We can all feel it. Relentless uncertainty. Constant distractions.
An era where pace and pressure collide. Leadership has never been harder.
The world isn’t going to slow down. But how we meet it can change.
The truth is, many high-performing leaders and teams don’t have a talent problem. They have a presence problem because they were never trained for this era. That shifts when you go within. More focus. More space. More clarity. More connection. Built from the inside out.
Mike Lee has lived on both sides of this. For 15 years, he worked inside professional basketball’s highest-pressure environments — coaching NBA MVP Joel Embiid and serving as assistant director at Steph Curry’s first Skills Academy — studying what separates the good from the legendary. Then a health crisis took him out. Energy depleted. Self-trust shattered. The one who trained elite performers couldn’t perform.
So Mike Lee rebuilt — not with more strategies, but with more intentional ones. Drawing on sports performance psychology, Eastern philosophy, and mindfulness practices, he developed a new architecture of presence to operate under pressure. The heart of a conscious leader meets the mindset of an elite athlete as a modern approach to leadership and performance.
That framework became the foundation of his #1 bestselling book New Rules for the Future of Leadership — and the programs he now delivers to Fortune 500 organizations, including Google, Deloitte, IBM, Wells Fargo, and Morgan Stanley. From packed ballrooms of a thousand to intimate senior leadership teams of ten, Mike adapts the work to meet the room.

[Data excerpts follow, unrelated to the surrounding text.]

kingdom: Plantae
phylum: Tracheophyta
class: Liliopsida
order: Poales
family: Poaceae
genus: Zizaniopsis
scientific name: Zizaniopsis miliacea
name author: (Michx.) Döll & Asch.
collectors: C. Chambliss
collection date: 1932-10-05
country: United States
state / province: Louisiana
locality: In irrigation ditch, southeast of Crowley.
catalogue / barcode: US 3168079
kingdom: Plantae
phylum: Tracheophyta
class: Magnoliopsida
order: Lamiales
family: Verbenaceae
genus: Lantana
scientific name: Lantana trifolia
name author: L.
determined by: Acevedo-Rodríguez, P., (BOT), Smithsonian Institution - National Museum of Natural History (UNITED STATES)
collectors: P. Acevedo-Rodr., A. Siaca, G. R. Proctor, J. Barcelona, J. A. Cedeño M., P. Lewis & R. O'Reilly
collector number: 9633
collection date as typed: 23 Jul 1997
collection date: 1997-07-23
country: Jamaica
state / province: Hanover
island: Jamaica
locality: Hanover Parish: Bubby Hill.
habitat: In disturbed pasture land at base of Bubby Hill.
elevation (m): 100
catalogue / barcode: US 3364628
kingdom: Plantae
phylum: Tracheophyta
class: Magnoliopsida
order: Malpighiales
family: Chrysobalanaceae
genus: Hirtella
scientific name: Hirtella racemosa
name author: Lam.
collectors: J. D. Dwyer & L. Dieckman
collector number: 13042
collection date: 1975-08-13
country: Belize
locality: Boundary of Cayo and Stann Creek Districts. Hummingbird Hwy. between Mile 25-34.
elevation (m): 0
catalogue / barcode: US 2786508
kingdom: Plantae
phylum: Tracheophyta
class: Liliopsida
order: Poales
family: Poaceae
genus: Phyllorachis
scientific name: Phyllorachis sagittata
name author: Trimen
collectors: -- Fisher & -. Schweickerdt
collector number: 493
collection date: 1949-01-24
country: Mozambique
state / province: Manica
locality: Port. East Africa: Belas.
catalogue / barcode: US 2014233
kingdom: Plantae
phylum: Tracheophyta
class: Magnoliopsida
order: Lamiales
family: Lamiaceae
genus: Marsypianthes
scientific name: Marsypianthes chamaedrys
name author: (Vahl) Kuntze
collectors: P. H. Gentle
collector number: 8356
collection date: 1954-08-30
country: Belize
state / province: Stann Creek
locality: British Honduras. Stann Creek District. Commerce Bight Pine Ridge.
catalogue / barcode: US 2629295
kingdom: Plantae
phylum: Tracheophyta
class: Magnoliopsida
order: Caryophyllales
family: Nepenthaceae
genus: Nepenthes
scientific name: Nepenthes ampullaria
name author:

His care behind the scenes mirrors his message on stage. Anthony Bollotta, Event Chair at CaterSource + The Special Event, called Mike “the easiest, most empathetic, and most conscientious speaker I’ve ever worked with.”
Recognized by Real Leaders as a Top 50 keynote speaker, Mike blends storytelling, science, and real-time moments of reflection and learning to help leaders and teams transcend the noise, perform under pressure, and win the moments that matter — the moments that elevate engagement, strengthen culture, and earn the loyalty of top talent.
Because success isn’t built in the big moments — it’s built in the small ones. The invisible ones. The edge was never out there. It’s within. And it’s built moment by moment.